■ **Texto em estudo**:
# # # #
Como estudiosos da linguagem jurídica, da linguística forense, da epistemologia do direito, da argumentação e da retórica (CHINI; CAETANO, 2024), constatamos que a observação acurada da história das línguas é uma nau segura em que nos fiamos e confiamos. As línguas mudam porque o mundo muda. Saussure dizia que o rio de uma língua caminha para a transformação inexorável. E completava: “Se isso acontece de modo lento ou em velocidade de torrente, pouco importa”.

Num mundo tão vasto, de tradições e contradições, para se alcançar a justiça, parece-nos que é preciso ativar o coração, o qual, como sabemos, tem razões que a própria razão desconhece. 

Um epistemólogo moderno, Thomas Kuhn, ficou famoso ao reeditar o conceito de quebra de paradigmas nas ciências. E, naturalmente, nas sociedades. Esse conceito kuhniano implica que fatores condicionantes – como, por exemplo, a tomada de consciência de situações de opressão – começam a agir sobre as sociedades até que, passados por fases de avaliação social, chegam à implementação; depois da qual os paradigmas se quebram de uma vez por todas, como lembra Kuhn; e o vidro não voltará nunca mais a ser areia. 

Essa ideia na verdade remonta à dialética instaurada por dois pensadores que viveram antes de Sócrates: Parmênides (para quem a essência está na permanência) e Heráclito (para quem a essência está na transitoriedade). As Naturwissenschaften e as Kulturwissenschaften, como traçadas em fronteiras por Pitágoras e posteriormente por Humboldt, se retroalimentam em comunhão.
# # # #
■ **Registros fornecidos**:
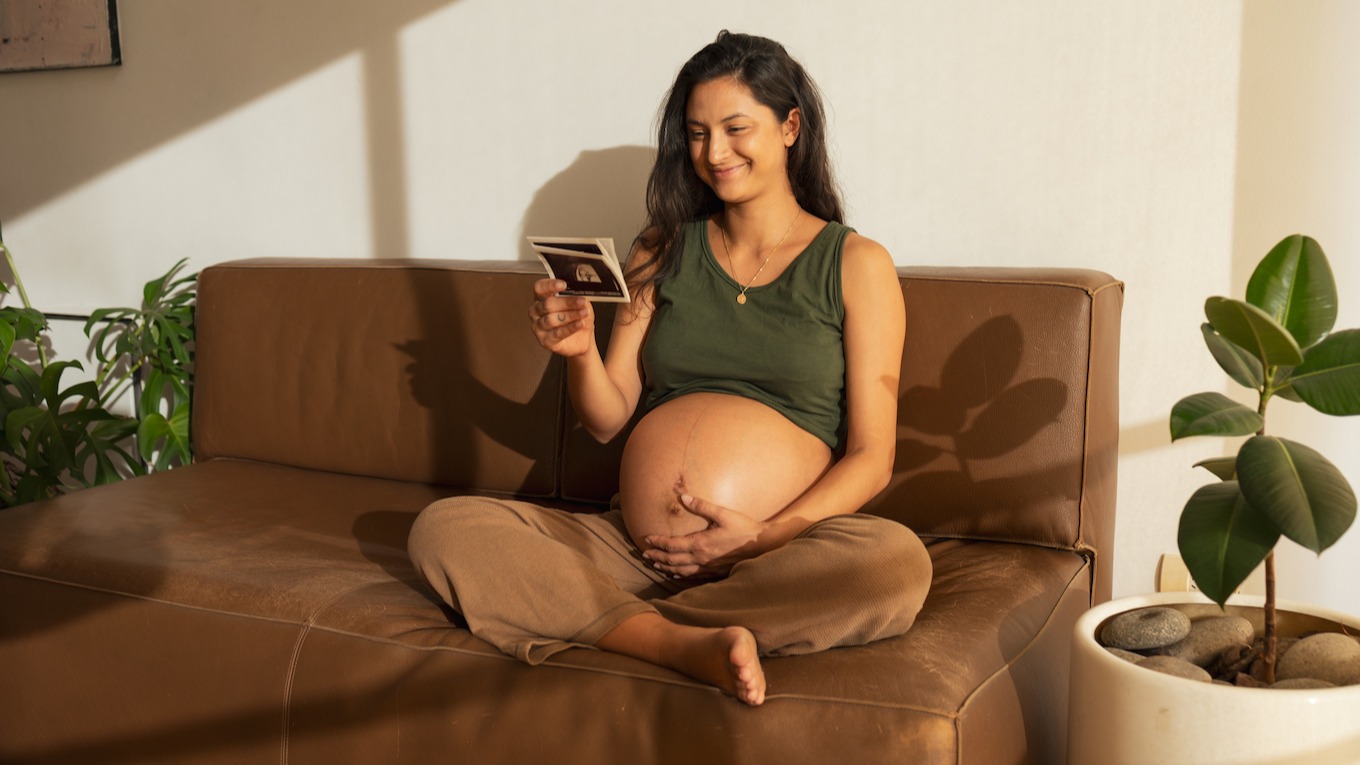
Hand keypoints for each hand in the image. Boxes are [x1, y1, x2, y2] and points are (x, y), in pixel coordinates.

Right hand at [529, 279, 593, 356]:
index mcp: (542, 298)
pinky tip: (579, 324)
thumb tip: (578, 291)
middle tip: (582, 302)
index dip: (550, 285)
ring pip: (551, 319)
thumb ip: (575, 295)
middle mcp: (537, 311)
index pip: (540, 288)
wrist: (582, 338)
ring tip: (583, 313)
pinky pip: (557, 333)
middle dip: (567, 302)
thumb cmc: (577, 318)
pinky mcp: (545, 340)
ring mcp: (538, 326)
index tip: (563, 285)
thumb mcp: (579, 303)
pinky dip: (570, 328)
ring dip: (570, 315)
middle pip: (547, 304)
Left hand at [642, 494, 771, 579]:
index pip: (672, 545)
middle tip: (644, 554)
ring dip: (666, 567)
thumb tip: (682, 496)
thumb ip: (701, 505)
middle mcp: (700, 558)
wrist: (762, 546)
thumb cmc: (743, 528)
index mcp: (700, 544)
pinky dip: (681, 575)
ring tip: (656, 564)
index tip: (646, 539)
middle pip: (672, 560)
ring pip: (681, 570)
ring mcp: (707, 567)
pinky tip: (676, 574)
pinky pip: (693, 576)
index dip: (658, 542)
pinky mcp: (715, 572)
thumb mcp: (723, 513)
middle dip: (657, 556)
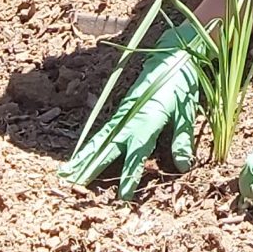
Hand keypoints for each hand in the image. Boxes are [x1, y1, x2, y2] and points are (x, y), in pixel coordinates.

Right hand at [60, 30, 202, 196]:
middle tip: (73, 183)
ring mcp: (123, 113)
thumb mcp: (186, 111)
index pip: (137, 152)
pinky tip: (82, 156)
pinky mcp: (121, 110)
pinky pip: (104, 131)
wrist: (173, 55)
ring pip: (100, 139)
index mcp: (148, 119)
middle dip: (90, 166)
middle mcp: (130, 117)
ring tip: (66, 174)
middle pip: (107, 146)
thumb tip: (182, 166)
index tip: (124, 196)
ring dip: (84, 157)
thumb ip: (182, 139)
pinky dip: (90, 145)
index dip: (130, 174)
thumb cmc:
# # # #
■ **Tarefas propostas**:
**a.** De acordo com o texto sobre a mudança das línguas, por que as línguas mudam?
**b.** Diga se cada afirmação concorda com o texto sobre a mudança das línguas, respondendo sim ou não e citando as palavras decisivas do texto: (i) Thomas Kuhn é apresentado como um epistemólogo moderno. (ii) Para Parmênides, a essência está na transitoriedade. (iii) Segundo Kuhn, os paradigmas quebrados podem voltar ao estado anterior.
**c.** Prossiga com o texto sobre a mudança das línguas a partir do ponto em que ele termina.

■ **Respostas dadas**:
**a.** Porque o mundo muda.

**b.**
(i) Sim: "Um epistemólogo moderno, Thomas Kuhn".
(ii) Não: "Parmênides (para quem a essência está na permanência)".
(iii) Não: "os paradigmas se quebram de uma vez por todas, como lembra Kuhn; e o vidro não voltará nunca mais a ser areia".

**c.**
Vere Gordon Childe, no epigramático período entreguerras (1926), explicou que três conjuntos de revoluções desenharam a civilização moderna: a revolução neolítica ou agrária (quando quase todos os povos deixaram de ser nômades e passaram a ser sedentários, há cerca de 12 mil anos), a revolução urbana (consequência natural e paulatina da primeira revolução) e as revoluções industriais (ocorridas em Londres em pelo menos quatro grandes ondas, desde o século XVIII). Aristóteles cunhou seu conceito de cultura, avant la lettre, num postulado que bem poderia assimilar Childe: trata-se do conjunto de éticas, estéticas, valores, ideias, cognições, comportamentos e complexos atitudinais exercidos em coletividade, e aceitos por ela. Terry Eagleton, muito mais recentemente que o Estagirita, restringiu-se a repetir as palavras do fundador do Liceu. 

No direito, digamos que de modo paralelo a isso, houve uma espécie de primeira grande era, o jusnaturalismo, em que a natureza e suas regras deveriam ditar o senso de justiça. A demolição dessa forma estrita de ver as sociedades se deu quando se percebeu que esse poderia ser um pensamento selvagem, em que somente os mais fortes teriam condição de devorar os mais fracos. Sucedeu-a o chamado juspositivismo, a prevalência da letra escrita, que encontrou em Kelsen seu mais fervoroso defensor. A ruína desse modo estrito de ver as coisas ocorreu, como bem lembrou o Ministro Luís Roberto Barroso em recente palestra que proferiu na Academia Brasileira de Letras, quando a humanidade se deu conta de que todas as linhas presentes no nazismo e suas barbáries estavam inscritas em leis, as infames Leis de Nuremberg, que suscitaram julgamento homônimo. 

Em reflexão sobre a palavra falada e a palavra escrita deduzimos que o ser humano, do ponto de vista meramente temporal, falou antes de escrever. Há quem mapeie o homo sapiens com centenas de milhares de anos de existência, ao passo que a escrita só apareceu entre nós, até onde sabemos, há parcimoniosos cinco ou seis mil anos. No entanto, a perspicaz e conhecida provocação de Derrida, ao deslocar a escrita para “antes” da fala, confrontando diretamente o próprio Platão pela via de seu Fedro, permite-nos outra reflexão que diz respeito à questão de que, sem a escrita, nossa civilização e mesmo nossa cultura, nos sentidos contemporâneos, não subsistiriam.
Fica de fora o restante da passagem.